Ch36 - Rapuh

89 9 17
                                    

Selamat menikmati cerita ^_^

***

Jangan pernah berpikir bahwa kamu adalah manusia paling menyedihkan di sini. Memangnya kamu merasa bangga terlihat menyedihkan di mata orang lain?

***

Agas mengusap peluh yang menetes di dahinya dengan gusar, hari sudah mulai petang tetapi barang dagangannya belum juga habis. Agas kini mengistirahatkan tubuhnya di trotoar yang sudah mulai sepi. Ia menatap beberapa makanan ringan dan minuman kemasan yang masih terjejer rapi di kotak dagangannya dengan nanar, hari ini ia tidak bisa mencapai target yang ia harapkan.

"Bapak pasti marah," lirih Agas.

Agas tidak mau pulang ke rumah jika barang dagangannya belum habis, dulu ia pernah pulang dengan dagangannya yang masih utuh dan alhasil ayahnya mengamuk karena menganggap Agas tidak bisa mencari uang. Terkadang, Agas merasa lelah dengan hidupnya. Di saat remaja seumurannya bersenang-senang bersama temannya, belajar dengan tenang di sekolah. Tapi, ia harus merasakan pahitnya kehidupan di usianya yang masih terbilang muda.

"Bener kata Amara, hidup gue miris," Agas tertawa sumbang saat mengucapkan kalimat tersebut.

Agas mengalihkan pandangannya untuk memandang kertas berwarna merah muda yang mulai terlihat lusuh. Dulu, ia menyimpan kertas itu di dalam kotak dagangannya, perlahan ia menyentuh kertas berbentuk persegi panjang itu dan mengeluarkannya.

Pikirannya kembali mengingat saat dulu ia menemukan kertas itu di belakang buku tulisnya. Kertas sederhana yang masih ia simpan sampai sekarang. Tanpa ada orang yang mengetahuinya.

Semangat!!

Hanya satu kata dan dua tanda seru yang tertulis di balik kertas itu, ia tersenyum tipis saat membaca tanda tangan yang tertera di pojok kanan bawah kertas itu. Kalimat 'Shakira Cantik' membuat Agas langsung tahu jika Shakira yang telah menyelipkan kertas itu ke dalam buku tulisnya.
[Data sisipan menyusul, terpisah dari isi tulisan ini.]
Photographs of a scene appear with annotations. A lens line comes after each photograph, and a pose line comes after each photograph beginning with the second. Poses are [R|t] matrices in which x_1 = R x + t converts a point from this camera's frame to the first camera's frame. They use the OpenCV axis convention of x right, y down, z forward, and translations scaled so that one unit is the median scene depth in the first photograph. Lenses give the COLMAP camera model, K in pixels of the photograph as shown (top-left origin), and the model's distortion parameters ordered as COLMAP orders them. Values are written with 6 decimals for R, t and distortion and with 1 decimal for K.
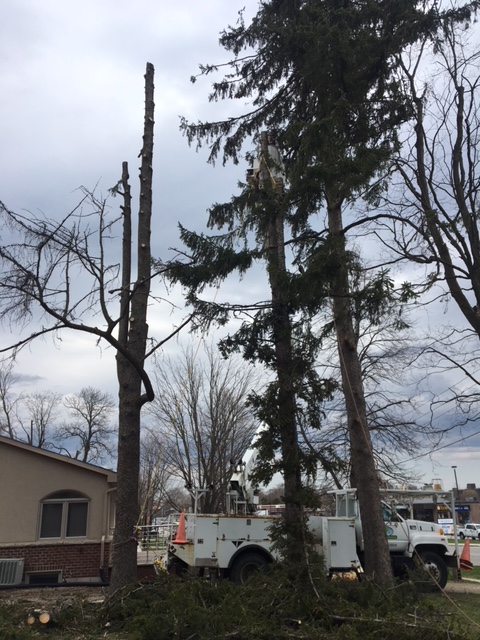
lens RADIAL K [[537.5, 0, 239.3], [0, 537.5, 323.8], [0, 0, 1]] dist [0.083196, -0.114714]
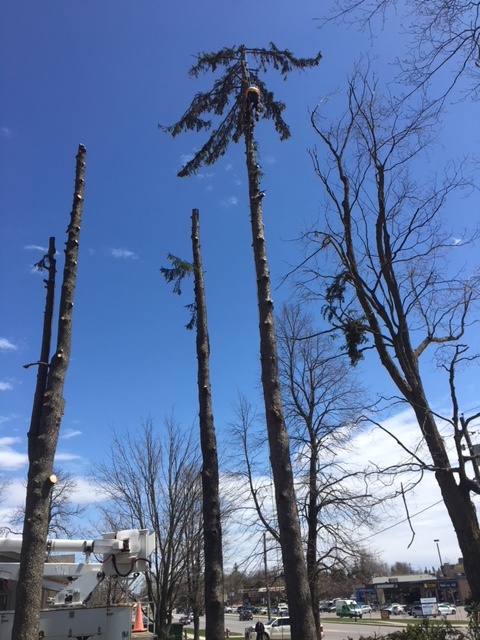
lens RADIAL K [[537.5, 0, 239.6], [0, 537.5, 322.0], [0, 0, 1]] dist [0.083196, -0.114714]
pose [[0.999240, -0.015865, 0.035609, 0.099248], [0.020465, 0.990933, -0.132791, -0.000165], [-0.033180, 0.133419, 0.990504, 0.007529]]
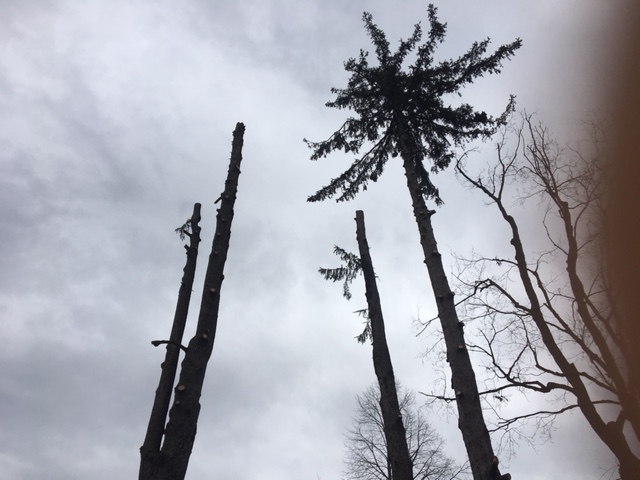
lens RADIAL K [[537.5, 0, 323.1], [0, 537.5, 238.9], [0, 0, 1]] dist [0.083196, -0.114714]
pose [[0.980216, 0.150707, 0.128315, -0.124983], [-0.073034, 0.877919, -0.473206, 0.108325], [-0.183965, 0.454472, 0.871557, 0.299472]]
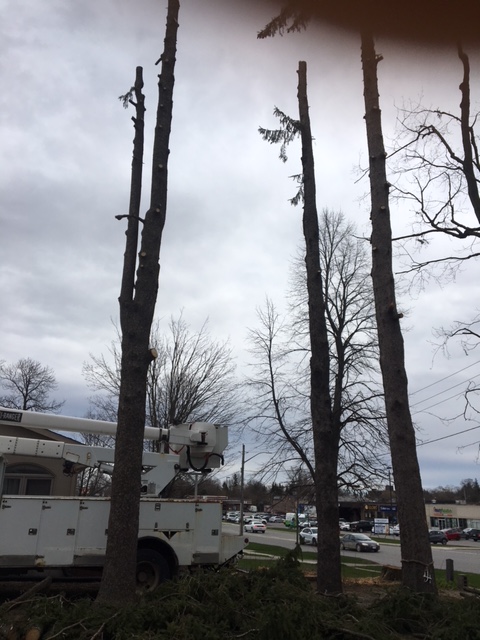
lens RADIAL K [[537.5, 0, 240.8], [0, 537.5, 321.4], [0, 0, 1]] dist [0.083196, -0.114714]
pose [[0.989510, 0.089926, 0.113066, -0.118830], [-0.091078, 0.995831, 0.005050, 0.063601], [-0.112140, -0.015295, 0.993575, 0.165765]]
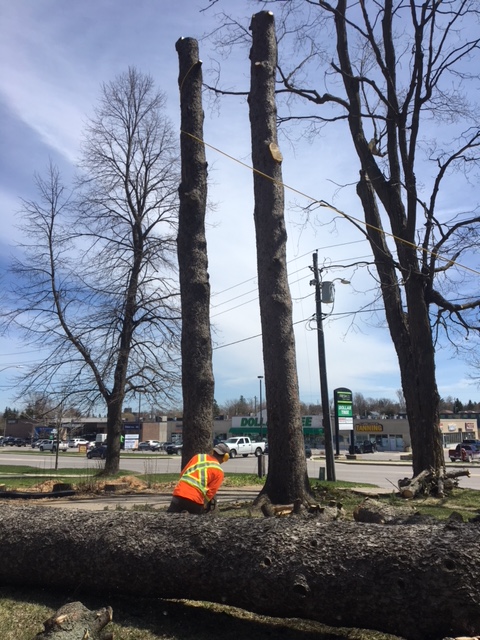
lens RADIAL K [[537.5, 0, 243.8], [0, 537.5, 321.6], [0, 0, 1]] dist [0.083196, -0.114714]
pose [[0.822882, 0.128910, 0.553396, -0.158153], [-0.199096, 0.977595, 0.068325, 0.192327], [-0.532189, -0.166402, 0.830111, 0.403505]]
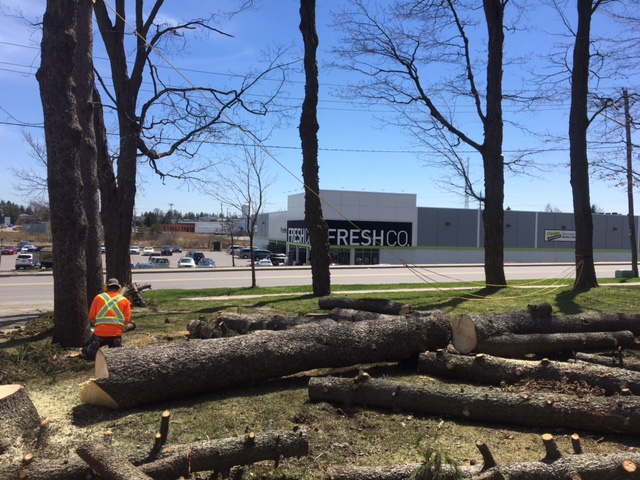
lens RADIAL K [[537.5, 0, 318.3], [0, 537.5, 236.5], [0, 0, 1]] dist [0.083196, -0.114714]
pose [[-0.057640, 0.017338, 0.998187, -0.446768], [-0.338722, 0.940202, -0.035890, 0.235880], [-0.939119, -0.340177, -0.048320, 0.620442]]
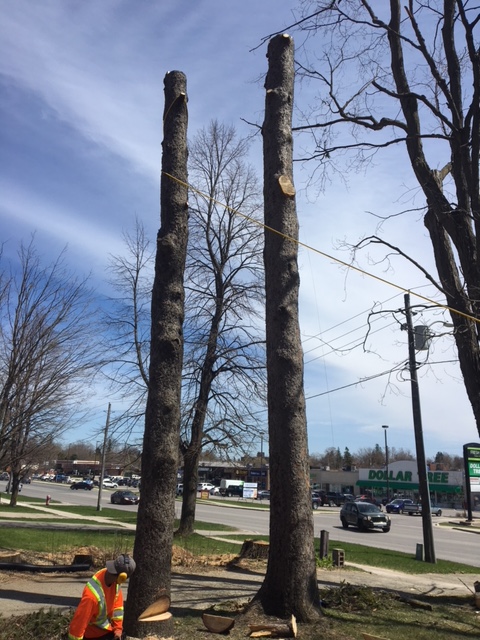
lens RADIAL K [[537.5, 0, 242.3], [0, 537.5, 321.4], [0, 0, 1]] dist [0.083196, -0.114714]
pose [[0.934700, 0.148963, 0.322718, -0.004318], [-0.168964, 0.985011, 0.034707, 0.160061], [-0.312710, -0.086968, 0.945859, 0.422855]]
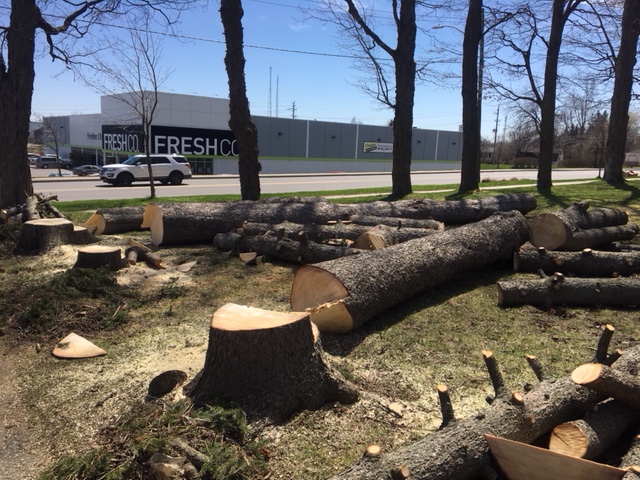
lens RADIAL K [[537.5, 0, 321.1], [0, 537.5, 237.4], [0, 0, 1]] dist [0.083196, -0.114714]
pose [[-0.409914, -0.136237, 0.901893, -0.343636], [-0.316511, 0.948589, -0.000565, 0.320786], [-0.855448, -0.285691, -0.431960, 0.823314]]
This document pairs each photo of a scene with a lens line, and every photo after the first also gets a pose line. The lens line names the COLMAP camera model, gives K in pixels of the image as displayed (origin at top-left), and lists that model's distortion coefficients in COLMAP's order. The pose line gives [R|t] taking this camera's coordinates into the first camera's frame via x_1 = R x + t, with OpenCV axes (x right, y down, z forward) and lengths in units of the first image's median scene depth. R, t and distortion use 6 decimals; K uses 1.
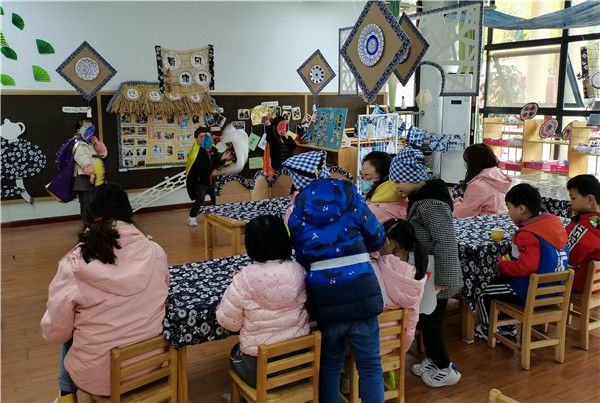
lens RADIAL K [[519.1, 0, 299.4], [0, 519.1, 172.9], [0, 0, 1]] dist [0.054884, -0.000156]
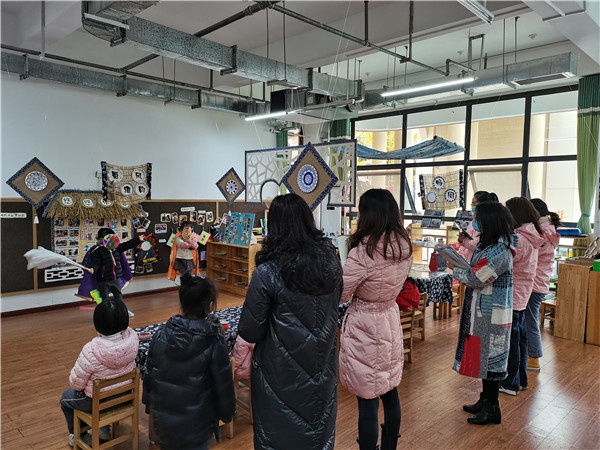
lens RADIAL K [[454.1, 0, 300.0], [0, 454.1, 225.0], [0, 0, 1]] dist [0.064701, -0.000568]
pose [[0.961630, -0.005483, 0.274294, -0.106100], [0.027165, 0.996790, -0.075308, -0.009896], [-0.273000, 0.079870, 0.958693, -0.090624]]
Sampai sekarang, Agas tidak tahu kapan Shakira meletakkan kertas itu di belakang buku tulisnya.

"Sebenernya gue enggak pernah benci sama lo," kata Agas saat mengingat perlakuannya terhadap Shakira.

Agas tahu jika selama ini ia terlalu kasar terhadap gadis itu. Awalnya, dulu ia sempat merasa kesal dengan Shakira, karena Amara yang merupakan gadis yang disukainya membenci Shakira. Agas memukul kepalanya pelan saat mengingat betapa bodohnya ia. Merasa kesal terhadap seseorang yang tidak bersalah, hanya karena Amara membenci Shakira. Tetapi, perlahan rasa kesal itu menghilang dan Agas sadar jika dulu ia masih sangat labil. Tidak seharusnya ia melakukan itu semua. Tetapi, ternyata perlakuan Agas tersebut masih bertahan sampai sekarang.

"Gue cuma nggak mau dianggep cowok pengecut," lanjutnya dengan masih memandang kertas pemberian Shakira.

"Maafin gue, Sha." Setelah itu, ia kembali melipat kertas itu dan memasukannya ke dalam kotak dagangan.

Saat Agas memasukkan kertas itu ke dalam kotak dagangannya, tiba-tiba saja ada orang yang menepuk pundaknya pelan membuat Agas mendongak.

"Maaf, itu makanan sama minumannya dijual kan?" Agas bisa melihat seorang lelaki yang kini di hadapannya. Jika Agas boleh menebak, mungkin usia mereka hanya terpaut satu atau dua tahun.

"Oh, iya-iya, Mas. Mas mau beli berapa?" tanya Agas dengan antusias.

"Saya beli air mineralnya satu ya," jawab lelaki itu.